Blowout loss to Dallas didn’t leave much to feel good about

New York Giants v Dallas Cowboys Photo by Richard Rodriguez/Getty Images

The New York Giants spent the weeks leading up to Sunday’s season-opening game agains the Dallas Cowboys telling anyone who asked that they believed they were a better football team than the one that began 1-7 in 2018 and ultimately finished 5-11.

Maybe they are. In fact, they probably are. They weren’t, though, anywhere near ready to, or capable of, competing with the defending NFC East champion Cowboys on Sunday.

The biggest worry about the Giants heading into not just Sunday but the season in general was how a rebuilt, inexperienced defense would perform. Were they ready for the moment? The answer, on the road against a quality team was absolutely not.

The Giants gave up scores on five consecutive Dallas possessions beginning in the first quarter. None were cheapies. The Cowboys drove 75, 93, 83, 75 and 89 yards for their scores.

The pass rush, which defensive coordinator James Bettcher said during the week was “going to be a group effort” was exactly that. An utterly ineffective group effort.

In 32 dropbacks, the Giants never sacked Dak Prescott. They only laid a glove on him twice as he was carving them up for 405 passing yards and 4 touchdowns.

The pass coverage, even after the Giants spent three draft picks, brought in two new safeties and looked for better coverage linebackers wasn’t good.

Touchdown passes of 28 yards to Blake Jarwin and 25 yards to Randall Cobb looked like busted coverages.

First-round pick DeAndre Baker was victimized for a trio of big plays, including a 62-yard catch by Michael Gallup and a 21-yard touchdown by Amari Cooper.

Cornerback Antonio Hamilton could neither cover nor tackle anyone.

Dexter Lawrence, the 17th overall pick in the draft, was mostly invisible with one assisted tackle.

The offense wasn’t good enough, either. The Giants, after a tremendous opening drive, took advantage of nothing the remainder of the game.

Eli Manning will, of course, catch plenty of blame. Manning wasn’t bad, though, competing 30-of-44 for 306 yards. He, and the offense as a whole, just weren’t good enough to overcome a defense that had no answers for a good Dallas team.

Ir probably would have helped the Giants if Saquon Barkley had more than five first-half carries and if the Giants had bothered to give him the ball on either third-and-2 from the Dallas 8-yard line or fourth-and-1 from the 7-yard line with a chance to get within two scores midway through the third quarter.

All of that aside, what we really learned about the Giants is that they are not ready to play with the big boys just yet.

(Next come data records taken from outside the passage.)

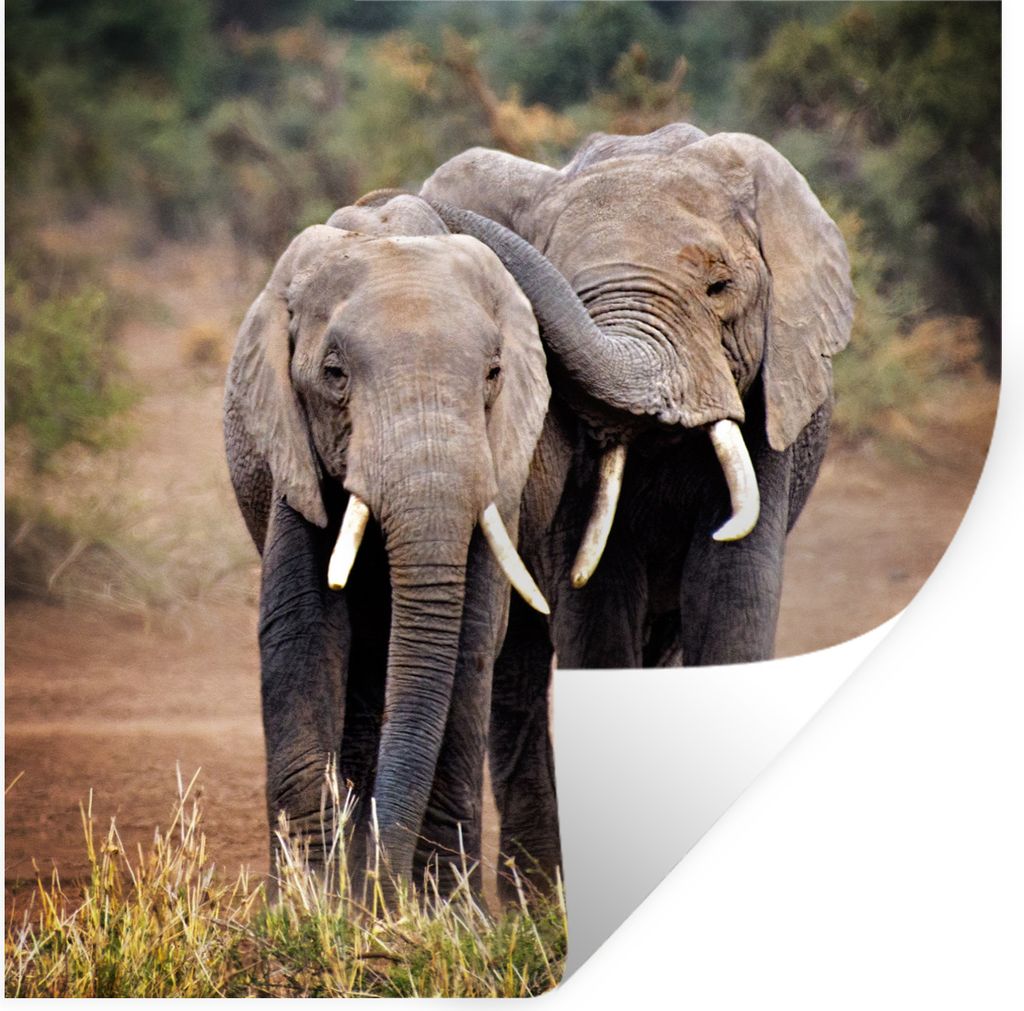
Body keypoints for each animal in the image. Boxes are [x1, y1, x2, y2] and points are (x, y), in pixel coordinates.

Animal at [222, 194, 553, 898]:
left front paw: (442, 914)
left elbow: (470, 638)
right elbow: (302, 628)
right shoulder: (294, 449)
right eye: (334, 375)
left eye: (493, 374)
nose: (384, 887)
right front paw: (308, 908)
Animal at [417, 122, 854, 894]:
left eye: (720, 287)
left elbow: (731, 588)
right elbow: (597, 600)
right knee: (520, 670)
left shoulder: (769, 397)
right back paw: (535, 901)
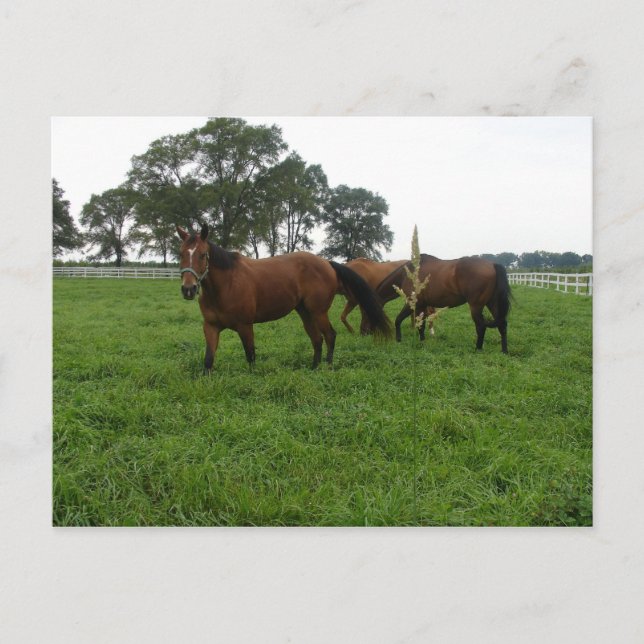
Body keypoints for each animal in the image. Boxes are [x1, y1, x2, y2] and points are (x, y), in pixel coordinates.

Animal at [176, 224, 392, 371]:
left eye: (202, 255)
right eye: (181, 254)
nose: (188, 289)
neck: (226, 285)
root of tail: (327, 263)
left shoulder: (245, 326)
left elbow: (251, 356)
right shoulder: (211, 327)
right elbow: (208, 360)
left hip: (318, 312)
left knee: (330, 336)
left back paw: (328, 367)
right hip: (305, 312)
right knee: (317, 339)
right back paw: (313, 368)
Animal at [376, 254, 512, 353]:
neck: (407, 275)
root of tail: (492, 265)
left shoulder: (412, 304)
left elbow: (398, 320)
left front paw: (398, 339)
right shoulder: (421, 306)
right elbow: (421, 326)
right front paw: (422, 342)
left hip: (476, 306)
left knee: (481, 326)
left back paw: (478, 349)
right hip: (492, 303)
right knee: (502, 325)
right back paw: (504, 351)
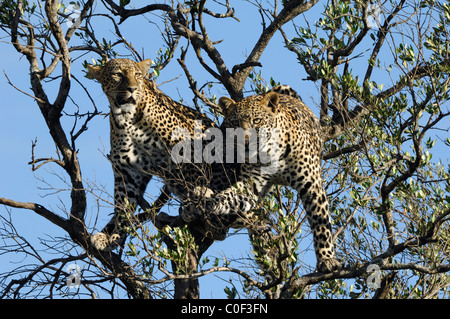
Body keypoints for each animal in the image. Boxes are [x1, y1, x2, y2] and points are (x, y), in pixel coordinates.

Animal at [85, 58, 239, 251]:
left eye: (137, 75)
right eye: (118, 74)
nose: (132, 89)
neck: (126, 118)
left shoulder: (187, 145)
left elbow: (196, 176)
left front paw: (198, 202)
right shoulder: (127, 170)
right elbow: (122, 204)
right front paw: (115, 235)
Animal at [185, 89, 342, 274]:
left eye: (257, 121)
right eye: (235, 122)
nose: (245, 141)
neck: (272, 152)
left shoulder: (311, 185)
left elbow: (321, 223)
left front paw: (327, 259)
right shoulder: (251, 185)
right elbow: (228, 196)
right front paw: (208, 203)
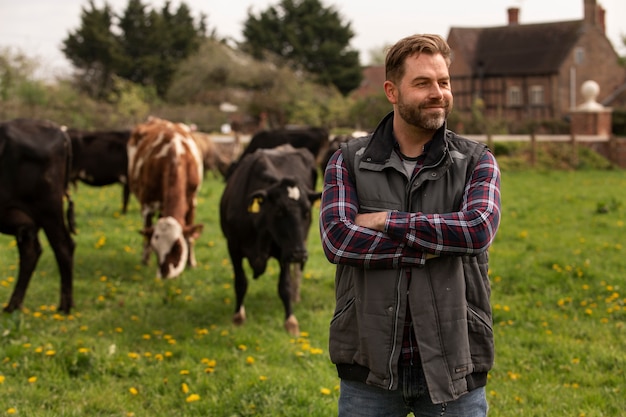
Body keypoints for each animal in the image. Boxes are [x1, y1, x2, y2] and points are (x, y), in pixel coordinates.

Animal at [0, 117, 76, 312]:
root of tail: (59, 130)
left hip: (49, 210)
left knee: (63, 247)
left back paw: (65, 306)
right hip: (26, 222)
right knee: (31, 253)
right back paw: (13, 305)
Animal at [127, 116, 202, 280]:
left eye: (177, 247)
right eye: (156, 249)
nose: (164, 274)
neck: (175, 156)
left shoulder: (192, 201)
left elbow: (190, 236)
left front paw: (191, 263)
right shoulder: (147, 204)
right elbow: (146, 234)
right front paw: (145, 261)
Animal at [219, 144, 320, 334]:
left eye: (307, 212)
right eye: (279, 211)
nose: (299, 254)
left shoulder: (285, 251)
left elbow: (284, 286)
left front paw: (290, 321)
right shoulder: (233, 246)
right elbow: (240, 282)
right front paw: (238, 317)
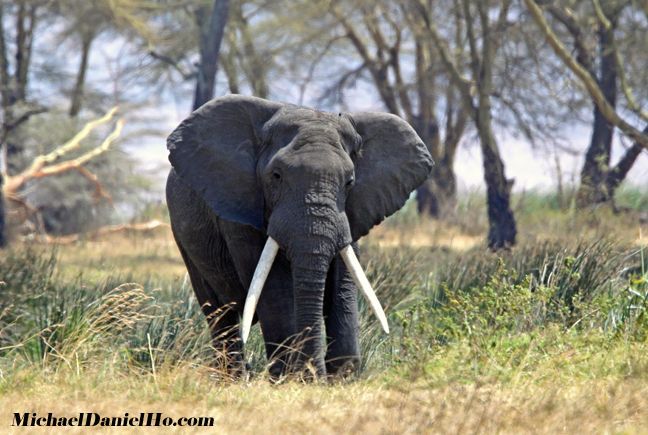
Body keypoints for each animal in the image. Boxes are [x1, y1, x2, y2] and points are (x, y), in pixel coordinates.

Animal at [165, 94, 432, 378]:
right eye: (276, 176)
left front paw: (342, 377)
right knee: (218, 312)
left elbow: (343, 280)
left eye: (349, 181)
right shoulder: (240, 209)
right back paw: (236, 376)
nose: (315, 373)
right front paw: (293, 377)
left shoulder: (352, 213)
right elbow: (274, 284)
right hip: (183, 236)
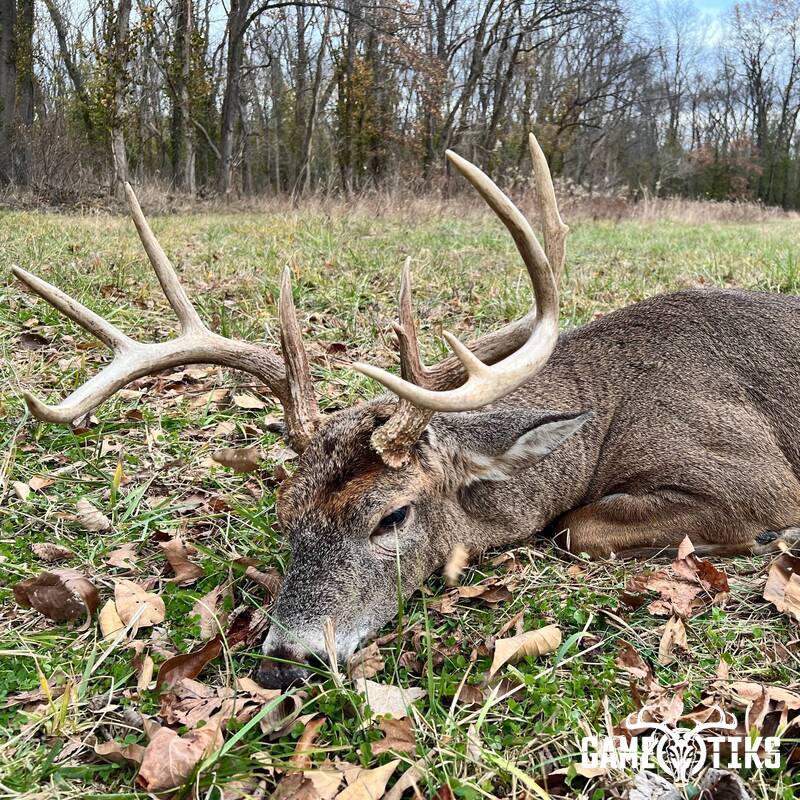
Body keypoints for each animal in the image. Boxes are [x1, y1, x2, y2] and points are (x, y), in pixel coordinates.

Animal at [10, 133, 800, 689]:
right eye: (285, 514)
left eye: (391, 517)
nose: (283, 659)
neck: (604, 411)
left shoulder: (754, 472)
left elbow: (575, 528)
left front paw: (765, 539)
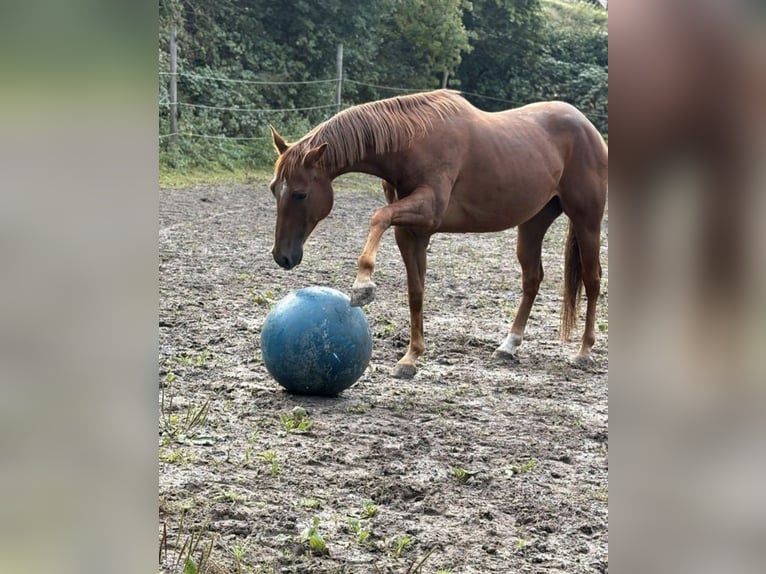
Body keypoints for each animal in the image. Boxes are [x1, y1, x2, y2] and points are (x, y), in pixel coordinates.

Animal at [268, 90, 608, 378]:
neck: (413, 141)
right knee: (532, 279)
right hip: (533, 224)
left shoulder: (426, 210)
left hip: (587, 221)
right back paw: (508, 345)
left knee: (592, 280)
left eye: (300, 194)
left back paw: (584, 352)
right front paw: (411, 357)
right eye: (274, 189)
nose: (282, 256)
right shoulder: (412, 232)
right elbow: (416, 291)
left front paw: (363, 285)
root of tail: (588, 128)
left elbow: (378, 217)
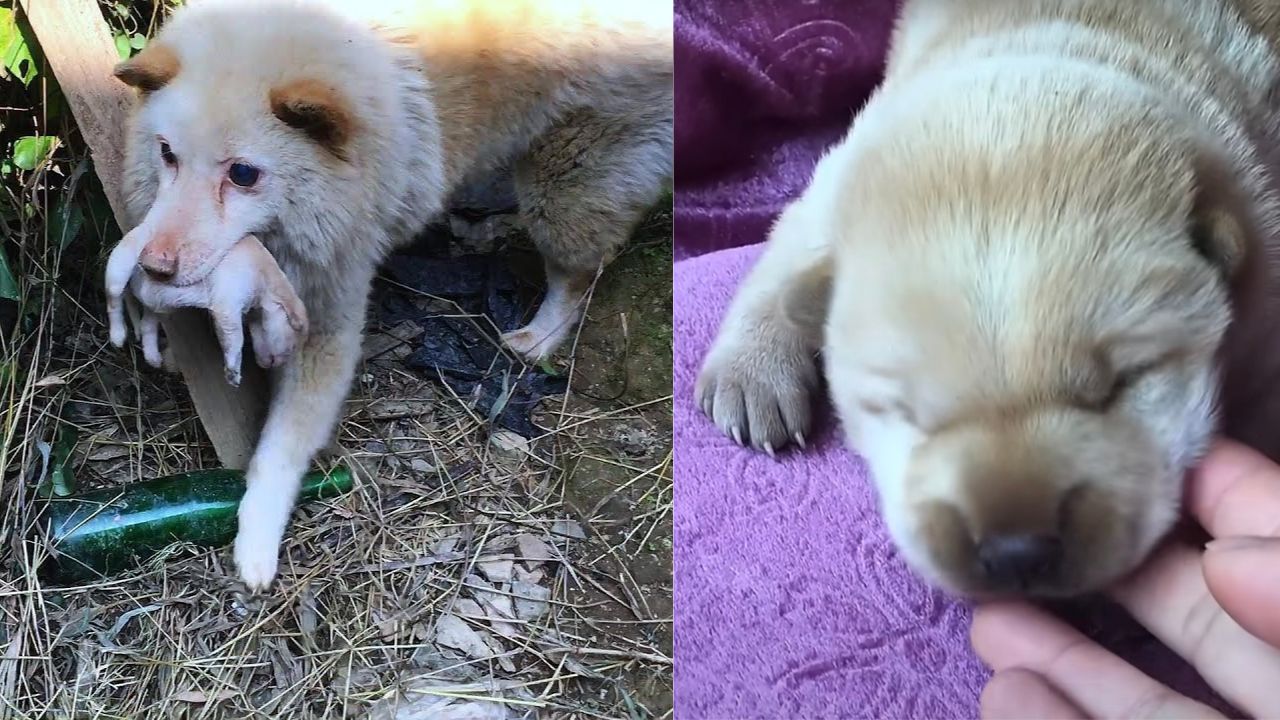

Which means that after one game, while the Giants are perhaps not at a Defcon 1 crisis level, they are now staring down the barrel of a three-game stretch that will determine whether or not yet another season will spiral out of control before it really has a chance to get started.

The Giants face the Buffalo Bills at home in Week 2, are on the road vs. the Tampa Bay Buccaneers in Week 3 and host the Washington Redskins in Week 4. All of those are games against beatable teams.

As Banks tweeted, the Giants have shown us what they aren’t. That being a team with a dependable defense that is ready to challenge the league’s best teams. They will show us what they are over the next three weeks.

Let’s hope it’s better than what we saw on Sunday.